### What to work on
From the text about Dame Julie Moore, list every university that has given her an honorary degree.

START Reading text

Dame Julie Moore has been Chair of Health Data Research UK (HDRUK) since September 2023.

She was the Chief Executive of University Hospitals Birmingham NHS Foundation Trust from 2006 to 2018. She was a trustee of the King Charles III Charitable Fund until 2024.

She was on the Organising Committee of the 2022 Commonwealth Games which were held in Birmingham.

She spent ten years as a nurse in clinical practice before moving into nursing management. She became a director of Leeds Teaching Hospitals NHS Trust in 1998. In 2002 she moved to University Hospitals Birmingham NHS Foundation trust as Chief Operating Officer, and was appointed as Chief Executive in 2006.

She was made a Dame Commander of the Order of the British Empire (DBE) in the 2012 New Year Honours and was one of the top ten Chief Executives in the NHS in 2013 according to the Health Service Journal. In 2013, she was awarded an Honorary Chair at Warwick University, and was included in the BBC Radio 4's Woman's Hour list of the 100 most powerful women in the UK. In 2015 she was said to be amongst the most influential people in the English NHS, and the same year the Health Service Journal judged her as the third to top Chief Executive in the National Health Service, and in 2016 the second.

Moore has honorary degrees from the University of Birmingham, Birmingham City University, Oxford Brookes University and Aston University. She has spoken on various radio and TV programmes including Newsnight.

Moore is currently a non executive director at Worcestershire Acute Hospitals NHS Trust, which she joined on 1 October 2018, and is an associate or advisor of several other organisations.

Moore lives in Birmingham with her wife. She spoke about being a lesbian working in the NHS during her BBC Radio 4 Woman’s Hour interview and has chaired or spoken at a number of conferences or sessions looking at equality and diversity, gender and sexuality.

END Reading text
START Excerpted data

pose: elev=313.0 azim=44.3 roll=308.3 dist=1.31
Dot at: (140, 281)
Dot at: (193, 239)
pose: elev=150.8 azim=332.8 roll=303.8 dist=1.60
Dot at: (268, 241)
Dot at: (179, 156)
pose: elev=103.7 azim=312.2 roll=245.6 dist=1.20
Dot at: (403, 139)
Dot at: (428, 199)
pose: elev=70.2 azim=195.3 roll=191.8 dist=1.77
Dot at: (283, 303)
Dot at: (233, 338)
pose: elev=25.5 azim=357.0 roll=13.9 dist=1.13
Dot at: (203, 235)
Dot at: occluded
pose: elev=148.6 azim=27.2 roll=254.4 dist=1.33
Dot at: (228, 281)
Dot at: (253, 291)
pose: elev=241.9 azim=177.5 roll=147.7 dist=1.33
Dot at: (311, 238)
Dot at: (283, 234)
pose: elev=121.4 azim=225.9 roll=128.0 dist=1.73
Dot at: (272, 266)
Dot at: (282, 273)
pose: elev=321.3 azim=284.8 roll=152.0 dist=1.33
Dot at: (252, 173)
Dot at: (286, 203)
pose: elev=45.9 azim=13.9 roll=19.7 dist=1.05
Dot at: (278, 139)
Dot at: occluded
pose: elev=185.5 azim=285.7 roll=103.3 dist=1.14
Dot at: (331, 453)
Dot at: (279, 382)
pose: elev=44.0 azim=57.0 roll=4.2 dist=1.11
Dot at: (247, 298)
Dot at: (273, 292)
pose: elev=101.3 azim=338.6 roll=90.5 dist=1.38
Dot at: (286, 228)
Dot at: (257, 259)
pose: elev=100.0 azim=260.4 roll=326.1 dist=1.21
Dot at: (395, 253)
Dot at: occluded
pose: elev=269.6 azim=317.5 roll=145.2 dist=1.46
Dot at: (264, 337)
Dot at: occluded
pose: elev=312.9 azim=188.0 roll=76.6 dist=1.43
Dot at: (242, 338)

END Excerpted data

### Result of this task
University of Birmingham
Birmingham City University
Oxford Brookes University
Aston University